Simulating Spin Waves in Entropy Stabilized Oxides

TL;DR

This paper models spin wave excitations in entropy stabilized oxides, revealing a stable antiferromagnetic structure with a mixed coherent and incoherent spin-wave spectrum, using linear spin-wave theory and supercell approximation.

Contribution

It introduces a theoretical approach combining linear spin-wave theory and supercell approximation to analyze spin waves in highly disordered entropy stabilized oxides.

Findings

Antiferromagnetic order stabilized by rhombohedral distortion and second nearest neighbor interactions.

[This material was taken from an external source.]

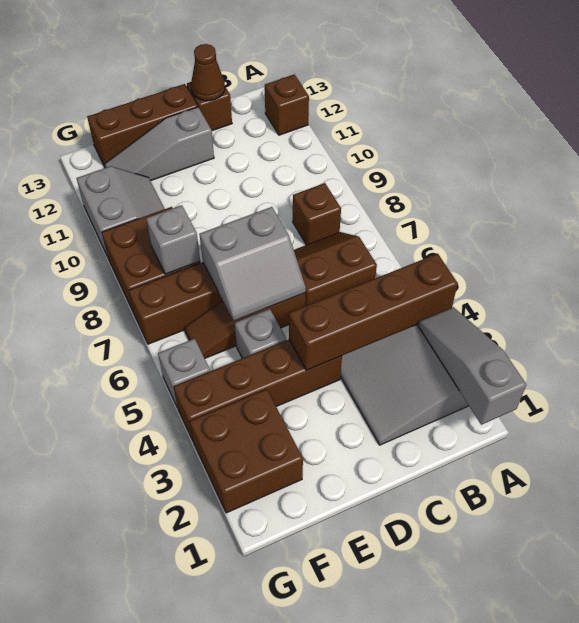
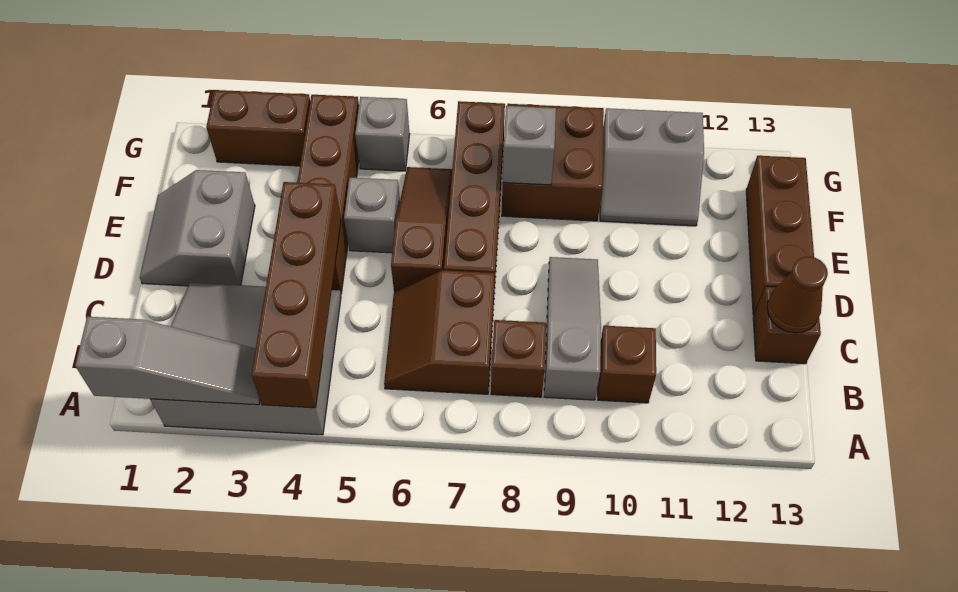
brown 1x1 brick [265,74,309,135] -> brown 1x1 brick moved to [598,326,656,403]
brown 2x2 slope [294,232,377,306] -> brown 2x2 slope turned to [384,270,495,394]
grey 2x2 slope [199,207,306,321] -> grey 2x2 slope moved to [140,170,255,286]
grey 1x3 slope [105,107,214,181] -> grey 1x3 slope moved to [544,257,601,400]
brown 2x2 brick [190,389,303,513] -> brown 1x2 brick [206,90,310,166]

Spin-wave spectrum features a coherent low-energy mode within an incoherent continuum.

Theoretical results align with neutron scattering observations.

Abstract

The entropy stabilized oxide Mg$_{0.2}$Co$_{0.2}$Ni$_{0.2}$Cu$_{0.2}$Zn$_{0.2}$O exhibits antiferromagnetic order and magnetic excitations, as revealed by recent neutron scattering experiments. This observation raises the question of the nature of spin wave excitations in such disordered systems. Here, we investigate theoretically the magnetic ground state and the spin-wave excitations using linear spin-wave theory in combination with the supercell approximation to take into account the extreme disorder in this magnetic system. We find that the experimentally observed antiferromagnetic structure can be stabilized by a rhombohedral distortion together with large second nearest neighbor interactions. Our calculations show that the spin-wave spectrum consists of a well-defined low-energy coherent spectrum in the background of an incoherent continuum that extends to higher energies.